Ce scénario du « partage », plus équilibré, n’avait pas été retenu. De notre point de vue, il est nécessaire, indispensable de le remettre à l’ordre du jour.

Un aménagement de la Bretagne plus solidaire et plus partagé c’est le meilleur moyen de mieux répartir l’installation des populations sur l’ensemble du territoire breton, mais aussi au sein de la Métropole.

C’est le meilleur moyen de ralentir un peu le rythme de transformation de notre ville, de pouvoir lever un peu le pied sur le rythme de construction et mettre ce temps à profit pour bâtir un projet de territoire pleinement partagé avec les habitants. Un projet de territoire sur lequel nous pourrons tous garder prise.

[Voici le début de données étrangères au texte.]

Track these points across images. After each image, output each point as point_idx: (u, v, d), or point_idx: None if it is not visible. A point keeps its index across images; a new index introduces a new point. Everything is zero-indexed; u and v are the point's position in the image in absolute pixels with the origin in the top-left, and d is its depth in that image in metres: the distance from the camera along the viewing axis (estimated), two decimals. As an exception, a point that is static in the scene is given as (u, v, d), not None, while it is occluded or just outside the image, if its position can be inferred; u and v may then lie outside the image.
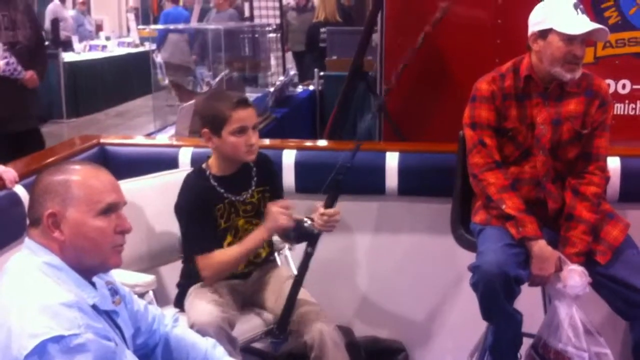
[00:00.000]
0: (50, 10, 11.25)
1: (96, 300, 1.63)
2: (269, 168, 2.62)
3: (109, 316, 1.69)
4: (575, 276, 2.33)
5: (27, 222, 1.67)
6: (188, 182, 2.50)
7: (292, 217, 2.42)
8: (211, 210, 2.45)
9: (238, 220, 2.50)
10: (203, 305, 2.35)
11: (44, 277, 1.57)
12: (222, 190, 2.47)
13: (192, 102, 4.32)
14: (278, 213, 2.38)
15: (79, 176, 1.63)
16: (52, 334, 1.46)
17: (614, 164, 2.81)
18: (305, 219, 2.44)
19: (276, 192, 2.61)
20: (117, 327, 1.71)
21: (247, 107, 2.44)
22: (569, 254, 2.38)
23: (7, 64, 4.19)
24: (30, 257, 1.61)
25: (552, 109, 2.50)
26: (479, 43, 3.58)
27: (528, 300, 2.50)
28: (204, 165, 2.52)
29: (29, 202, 1.67)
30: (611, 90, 3.42)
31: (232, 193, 2.49)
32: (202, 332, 2.12)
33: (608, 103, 2.54)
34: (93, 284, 1.67)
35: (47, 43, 10.42)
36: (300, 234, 2.41)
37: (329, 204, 2.42)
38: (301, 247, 2.51)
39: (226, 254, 2.43)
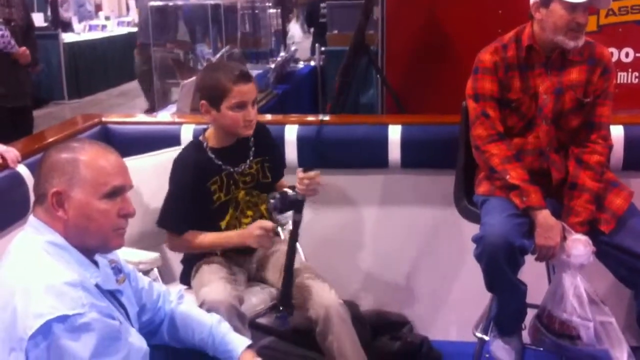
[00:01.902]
0: None
1: (99, 280, 1.63)
2: (267, 138, 2.60)
3: (113, 295, 1.69)
4: (579, 245, 2.33)
5: (32, 198, 1.67)
6: (183, 154, 2.50)
7: (272, 239, 2.43)
8: (204, 186, 2.44)
9: (238, 192, 2.50)
10: (213, 282, 2.34)
11: (47, 256, 1.57)
12: (219, 162, 2.46)
13: (192, 79, 4.30)
14: (260, 236, 2.38)
15: (88, 156, 1.61)
16: (57, 314, 1.46)
17: (617, 132, 2.79)
18: (288, 188, 2.42)
19: (276, 162, 2.61)
20: (121, 305, 1.71)
21: (248, 82, 2.40)
22: (572, 223, 2.37)
23: (2, 36, 4.19)
24: (33, 235, 1.61)
25: (555, 78, 2.48)
26: (480, 13, 3.55)
27: (532, 271, 2.50)
28: (201, 138, 2.51)
29: (35, 178, 1.66)
30: (614, 58, 3.40)
31: (230, 164, 2.48)
32: (213, 310, 2.12)
33: (610, 71, 2.52)
34: (96, 263, 1.68)
35: (46, 24, 10.44)
36: (286, 203, 2.39)
37: (308, 168, 2.40)
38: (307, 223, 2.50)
39: (203, 240, 2.45)
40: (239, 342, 1.90)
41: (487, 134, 2.49)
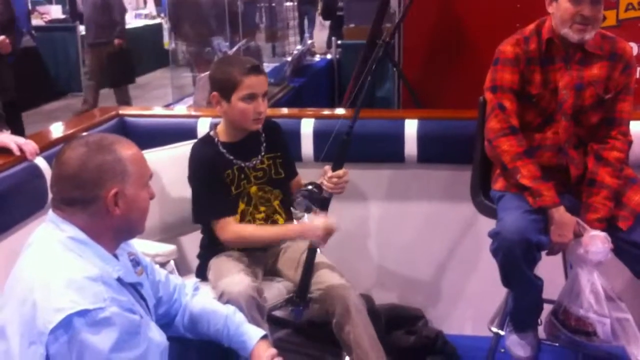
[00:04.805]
0: None
1: (121, 273, 1.64)
2: (278, 135, 2.61)
3: (134, 288, 1.70)
4: (597, 242, 2.31)
5: (50, 190, 1.67)
6: (196, 149, 2.52)
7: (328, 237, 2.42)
8: (221, 176, 2.46)
9: (250, 187, 2.51)
10: (232, 274, 2.34)
11: (67, 251, 1.58)
12: (230, 157, 2.48)
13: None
14: (320, 234, 2.37)
15: (127, 152, 1.65)
16: (78, 308, 1.47)
17: (637, 128, 2.75)
18: (314, 185, 2.43)
19: (288, 159, 2.62)
20: (142, 298, 1.73)
21: (259, 74, 2.42)
22: (590, 220, 2.36)
23: None
24: (54, 231, 1.62)
25: (575, 72, 2.45)
26: (499, 7, 3.53)
27: (549, 266, 2.49)
28: (211, 133, 2.54)
29: (73, 183, 1.59)
30: (634, 53, 3.36)
31: (241, 159, 2.49)
32: (233, 302, 2.12)
33: (632, 66, 2.49)
34: (116, 257, 1.69)
35: (64, 16, 10.48)
36: (313, 200, 2.40)
37: (337, 166, 2.41)
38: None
39: (256, 232, 2.47)
40: (254, 332, 1.91)
41: (499, 127, 2.45)
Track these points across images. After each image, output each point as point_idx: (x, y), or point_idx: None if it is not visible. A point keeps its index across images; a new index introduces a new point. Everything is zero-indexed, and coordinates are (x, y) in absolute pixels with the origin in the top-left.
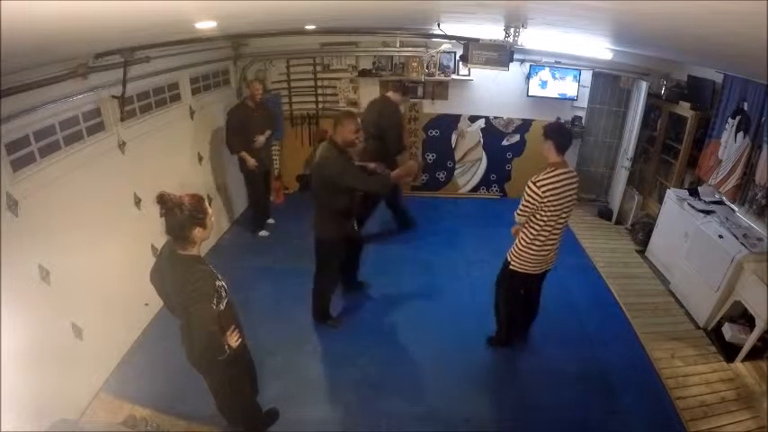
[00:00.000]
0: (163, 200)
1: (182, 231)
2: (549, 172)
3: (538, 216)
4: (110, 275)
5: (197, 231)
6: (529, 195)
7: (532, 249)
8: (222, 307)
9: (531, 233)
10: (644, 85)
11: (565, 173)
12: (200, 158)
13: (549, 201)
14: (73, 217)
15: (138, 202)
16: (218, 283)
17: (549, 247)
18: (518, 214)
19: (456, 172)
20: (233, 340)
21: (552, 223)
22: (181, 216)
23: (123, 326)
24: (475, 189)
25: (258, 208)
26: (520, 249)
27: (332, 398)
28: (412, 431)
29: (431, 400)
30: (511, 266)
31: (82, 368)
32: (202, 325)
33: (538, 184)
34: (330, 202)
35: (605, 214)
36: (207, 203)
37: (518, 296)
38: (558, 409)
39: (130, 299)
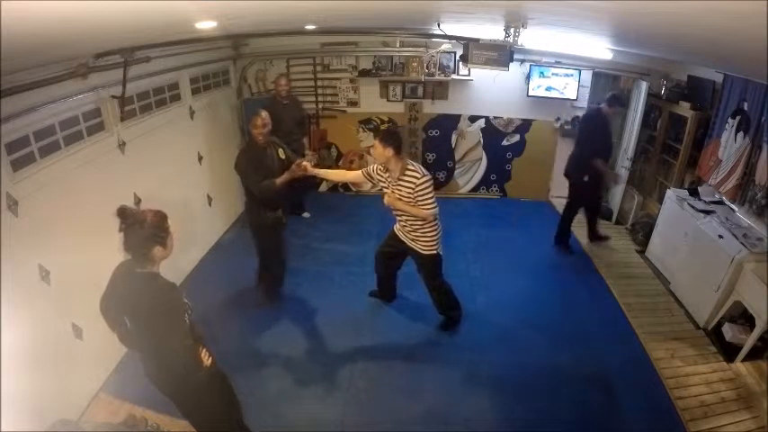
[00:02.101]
0: (124, 214)
1: (140, 249)
2: (413, 166)
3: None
4: (110, 275)
5: (157, 250)
6: (429, 188)
7: (437, 230)
8: (188, 323)
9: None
10: (644, 85)
11: None
12: (200, 158)
13: None
14: (73, 217)
15: (138, 202)
16: (183, 298)
17: None
18: (433, 207)
19: (456, 172)
20: (204, 359)
21: None
22: (141, 232)
23: None
24: (475, 189)
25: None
26: (431, 236)
27: (332, 398)
28: (412, 431)
29: (431, 400)
30: (436, 254)
31: (82, 368)
32: (177, 339)
33: (425, 176)
34: (251, 192)
35: (605, 214)
36: (169, 222)
37: (442, 276)
38: (558, 408)
39: None
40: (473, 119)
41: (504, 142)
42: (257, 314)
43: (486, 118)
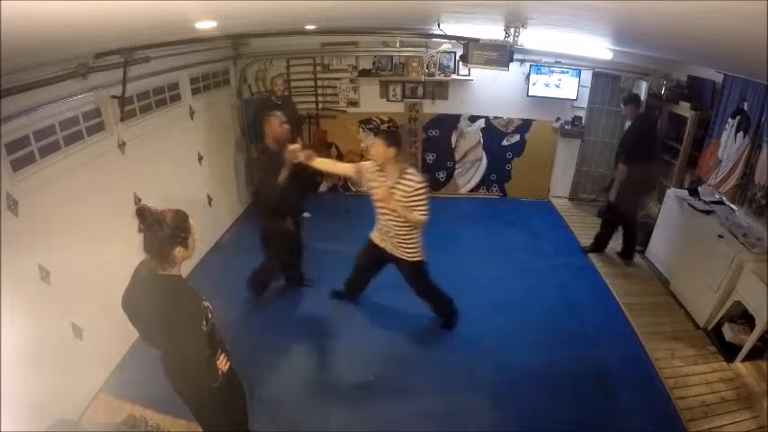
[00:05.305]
0: (143, 214)
1: (161, 250)
2: (412, 170)
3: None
4: (110, 275)
5: (178, 251)
6: (425, 195)
7: (421, 237)
8: (207, 329)
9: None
10: (644, 85)
11: None
12: (200, 158)
13: None
14: (73, 217)
15: (138, 201)
16: (203, 303)
17: None
18: (425, 214)
19: (456, 172)
20: (222, 364)
21: None
22: (161, 233)
23: (123, 326)
24: (475, 189)
25: None
26: (415, 242)
27: (332, 397)
28: (412, 431)
29: (431, 401)
30: (418, 260)
31: (82, 368)
32: (194, 350)
33: (423, 182)
34: (264, 199)
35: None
36: (191, 221)
37: (431, 280)
38: (558, 408)
39: None
40: (473, 119)
41: (504, 142)
42: (256, 315)
43: (486, 118)
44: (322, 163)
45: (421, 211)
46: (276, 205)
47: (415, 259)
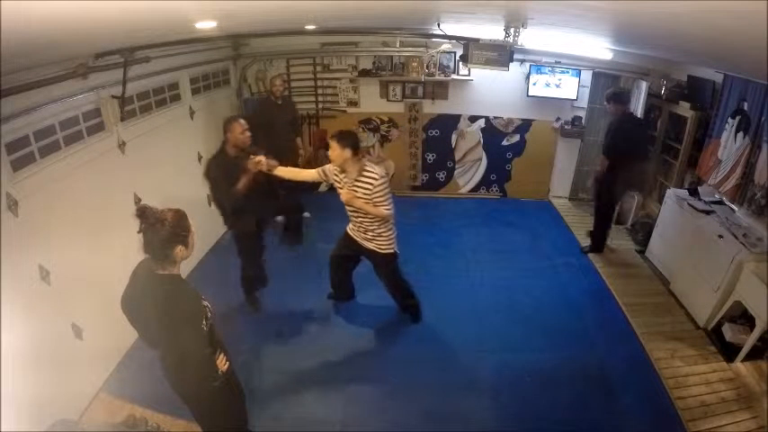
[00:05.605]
0: (144, 213)
1: (162, 250)
2: (371, 167)
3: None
4: (110, 275)
5: (179, 250)
6: (387, 189)
7: (393, 229)
8: (206, 328)
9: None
10: (644, 85)
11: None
12: (200, 158)
13: None
14: (73, 217)
15: (138, 201)
16: (203, 302)
17: None
18: (389, 209)
19: (456, 172)
20: (221, 364)
21: None
22: (162, 233)
23: (123, 326)
24: (475, 189)
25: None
26: (388, 235)
27: (332, 397)
28: (411, 431)
29: (430, 400)
30: (394, 252)
31: (82, 368)
32: (194, 349)
33: (383, 177)
34: (223, 200)
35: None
36: (189, 220)
37: (401, 274)
38: (558, 409)
39: None
40: (473, 119)
41: (504, 142)
42: (255, 314)
43: (486, 118)
44: (285, 171)
45: (385, 206)
46: (235, 209)
47: (386, 251)
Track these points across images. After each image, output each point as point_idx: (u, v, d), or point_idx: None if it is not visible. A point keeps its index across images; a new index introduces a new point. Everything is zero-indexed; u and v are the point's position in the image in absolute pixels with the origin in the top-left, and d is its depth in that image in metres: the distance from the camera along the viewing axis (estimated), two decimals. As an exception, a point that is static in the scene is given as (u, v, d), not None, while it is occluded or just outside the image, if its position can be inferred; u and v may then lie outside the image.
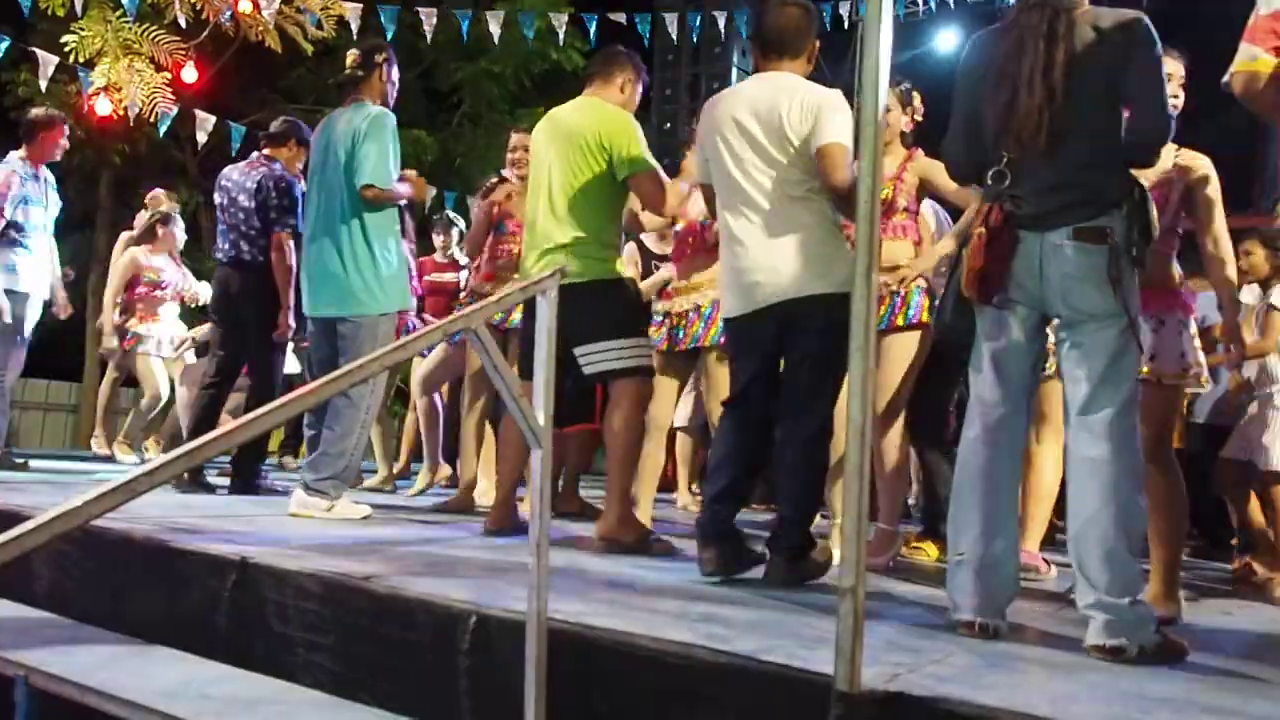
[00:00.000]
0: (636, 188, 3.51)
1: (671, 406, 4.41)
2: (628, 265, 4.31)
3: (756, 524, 4.49)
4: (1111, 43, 2.26)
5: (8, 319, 5.16)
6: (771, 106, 2.96)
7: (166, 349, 6.47)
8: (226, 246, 4.86)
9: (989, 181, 2.37)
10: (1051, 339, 2.67)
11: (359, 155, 3.90)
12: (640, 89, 3.76)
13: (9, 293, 5.19)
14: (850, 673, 1.66)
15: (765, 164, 2.95)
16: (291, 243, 4.68)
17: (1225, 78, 2.13)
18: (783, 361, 3.03)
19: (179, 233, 6.57)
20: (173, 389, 6.46)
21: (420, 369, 5.55)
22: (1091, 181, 2.27)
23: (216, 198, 4.96)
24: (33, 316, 5.36)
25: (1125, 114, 2.29)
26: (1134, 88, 2.26)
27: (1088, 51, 2.27)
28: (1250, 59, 2.06)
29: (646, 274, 4.82)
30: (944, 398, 4.20)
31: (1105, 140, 2.29)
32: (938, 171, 3.61)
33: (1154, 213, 2.29)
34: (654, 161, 3.52)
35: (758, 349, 3.01)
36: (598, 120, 3.52)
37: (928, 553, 3.94)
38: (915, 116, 3.82)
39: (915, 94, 3.82)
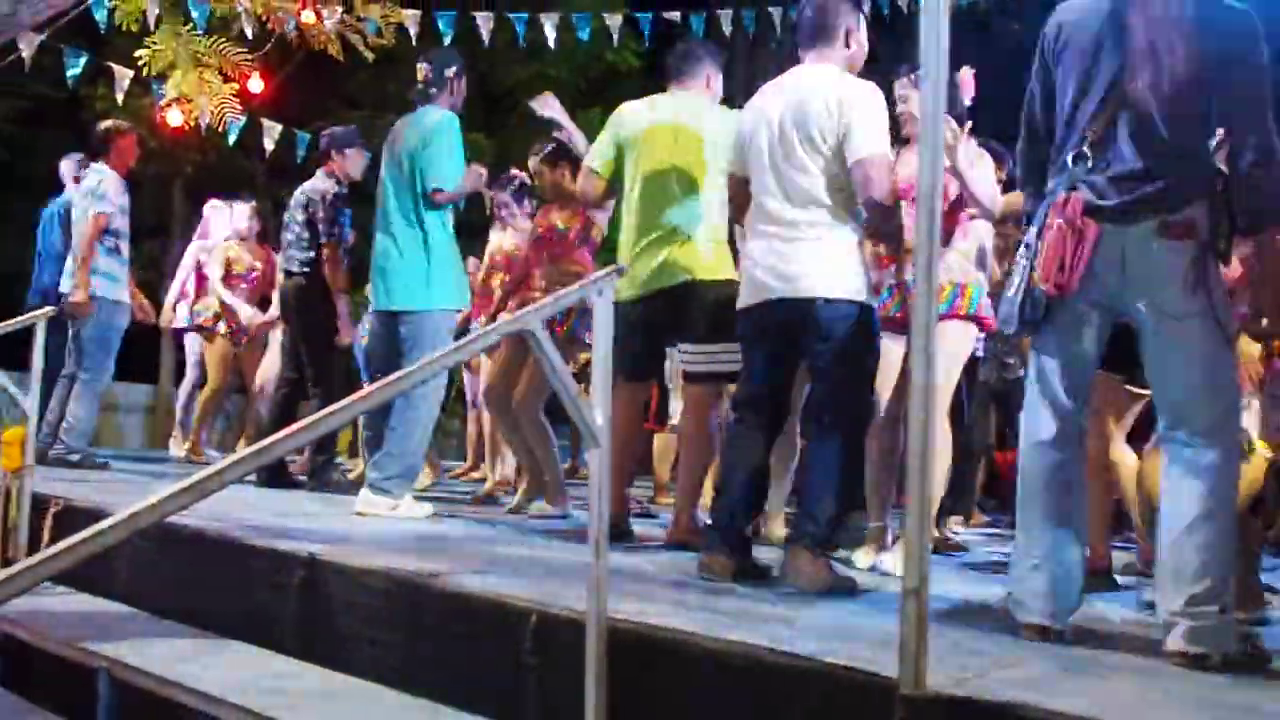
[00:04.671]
0: None
1: None
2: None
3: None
4: (1217, 38, 2.14)
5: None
6: (801, 104, 2.85)
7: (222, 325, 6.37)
8: (285, 259, 5.08)
9: (1068, 163, 2.23)
10: None
11: (424, 160, 4.01)
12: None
13: (116, 303, 5.28)
14: (915, 675, 1.64)
15: (794, 164, 2.85)
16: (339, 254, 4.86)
17: None
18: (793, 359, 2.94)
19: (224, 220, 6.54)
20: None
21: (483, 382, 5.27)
22: (1176, 169, 2.15)
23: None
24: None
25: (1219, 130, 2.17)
26: (1236, 109, 2.15)
27: (1191, 38, 2.14)
28: None
29: None
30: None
31: (1194, 126, 2.17)
32: None
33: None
34: None
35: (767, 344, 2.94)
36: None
37: None
38: None
39: None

C’est aussi le meilleur moyen de construire sereinement une ville dense, mais qui reste à taille humaine, qui soit plus végétale et solidaire.

Le nouveau plan local d’urbanisme est un bon cadre qui permet de penser la transition écologique et solidaire de notre ville. Ce, cadre partagé ne prendra tous son sens que s’il sait tenir compte pleinement de la parole habitante qui s’exprime de plus en plus fortement aujourd’hui et qui nous invite à faire autrement.

Aussi, à l’image du mouvement des Slow cities, nous appelons à ce que Rennes sache aussi prendre le temps de son développement, pour une évolution, une transformation qui soit pleinement maîtrisée.

Car c’est bien aussi cela la transition écologique, savoir enfin prendre en compte le temps long pour un développement vraiment durable et solidaire.